While I tear my hair out and snap that "I can't right now", Sid on the other hand is an absolute marvel when it
comes to handling stress or a generally busy period. He'll be deep in the middle of sorting out his taxes (finance time of the month is generally the time I want to run out of the house screaming) and I will hear the most ridiculous sound coming from his laptop. In fact it sounds suspiciously like an angry bird being launched into the air and hitting some ridiculously green pigs! Further investigation reveals that he is in fact launching birds at pigs! "What? I needed a break!" I look at him in horror, because I would be so tense to finish something, I'd rather keep at it and relax later. Forty five minutes later, he's ordering an ice cream sundae on the phone. "What? I needed something sweet!" He had actually completed his taxes and was on to his next bit of work and also on to his next break! An hour and a half later I walk into the next room and catch him in a swirling haze of fur, locked in fierce battle with Mia who is at her frisky best and indulging in a spot of wrestling. I spot them in mid air as they both come crashing down in a rather spectacular slam, merging into a mutant man-a-dog, two heads sprouting from underneath a pillow, paws and large caveman feet intertwined. I must look astonished because ten minutes ago he was deep in the middle of a deadline to send over a client's photographs. Apparently he's done with that and taking a break. While I'm still banging my head about the hundred things I'm trying to do together, he's done 3 big chunks of time consuming work and looks fresh as a daisy, with a roguish dog pinned under his arm, a smile on his face and the remnants of some chocolate sauce on his cheek (which the dog was now trying to sneakily lick off under the pretence of sudden affection for the brute who had pinned her to the bed). Other than the inspiration Sid took from an article in the Times of India on how one should take a break every 90 minutes in order to be more efficient (he could have written that article to be honest), I realized how calm he generally remains even when he's got a lot on his plate.
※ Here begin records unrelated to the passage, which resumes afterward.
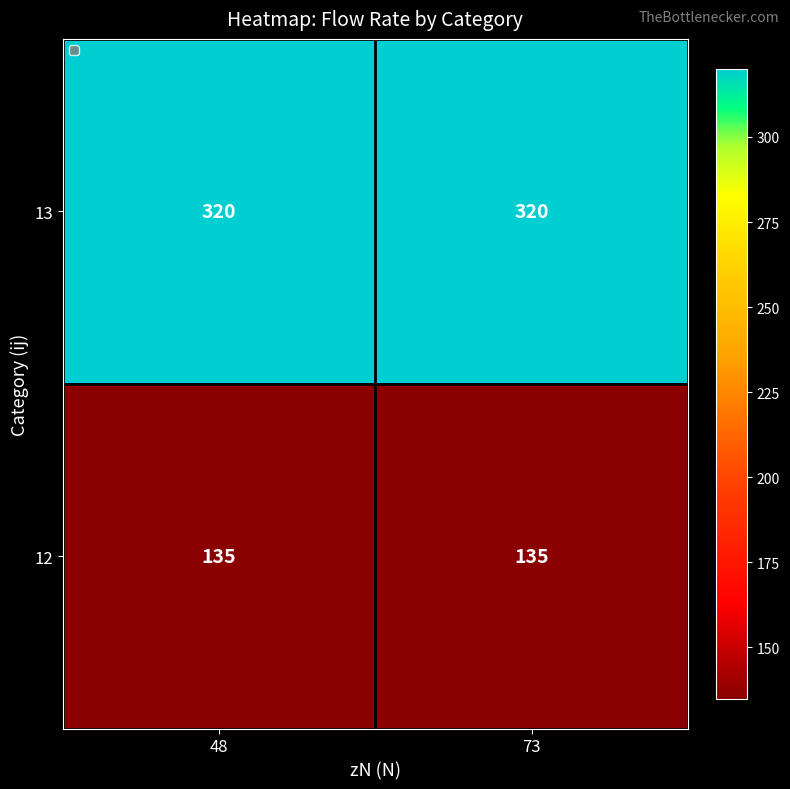

What value does the 13 series have at 73?

320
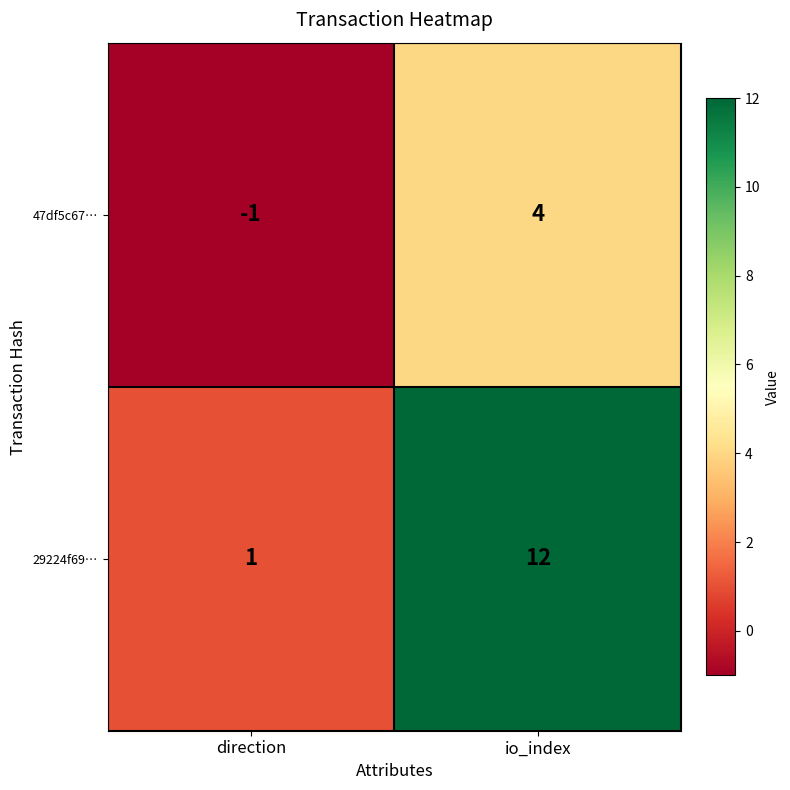

Reading left to right, extract all data points from this chart.

47df5c67…: direction=-1	io_index=4
29224f69…: direction=1	io_index=12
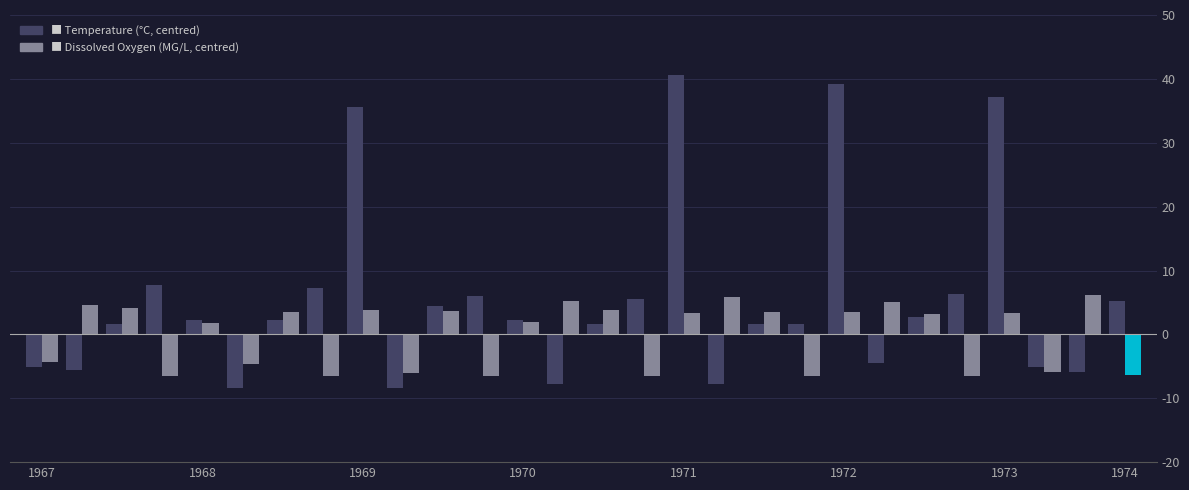

What is the maximum value shown in the chart?

40.6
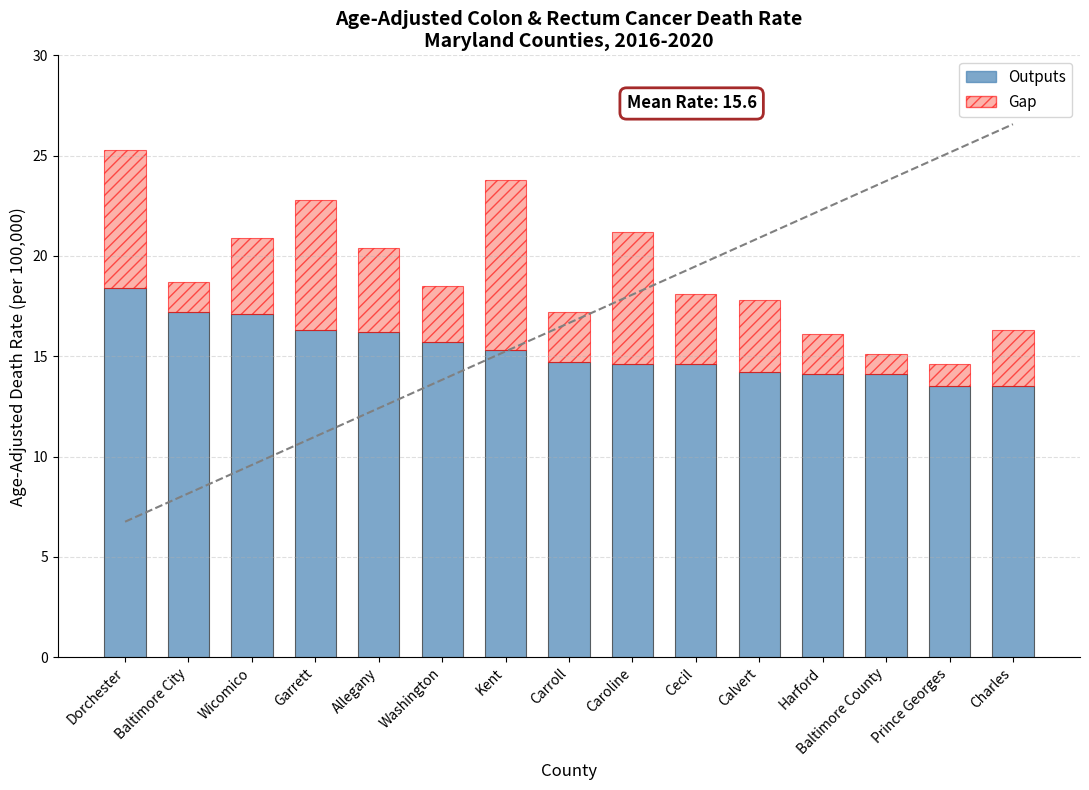

The Gap series shows 11.6 at Garrett. True or false?

False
I, on the other hand, rant and rave and snap and snarl and just want to get everything done with rather than thinking about it later. Except as we've all realized that there is no escaping 'later'. There will always be 1001 things to finish and launching an angry bird or your dog into the air every now and then won't change that. My general rule has always been to do things outside of work like yoga or dance classes or choir or whatever you want; have a healthy work life balance with socializing, holidaying, etc; try not to look at my blackberry after 8 in the evening (I am addicted so this will probably not happen); not take work calls after 8 or on weekends (which I am getting really good at) and so on. Unfortunately, I fell into a panicked stupor over the last 8 months or so where I've neglected much of what I enjoy in the attempt to keep up with work. I've done ok with that, but like I said I've been a bit too involved in it to enjoy everything else I used to. It's not going to be easy not to stress out about things since I'm a natural at it, but I have to start somewhere. So my much delayed post on this blog is my start; my waking up bleary eyed yesterday after reading a book late into previous night was worth it, and I am going to use my oven after 4 months tomorrow. Also, I'm sure if I walk into the next room right now, I'll be in time to participate in a rather furious wrestling match between man and dog and emerge as a part of magnificent three-headed creature! There's always time for that!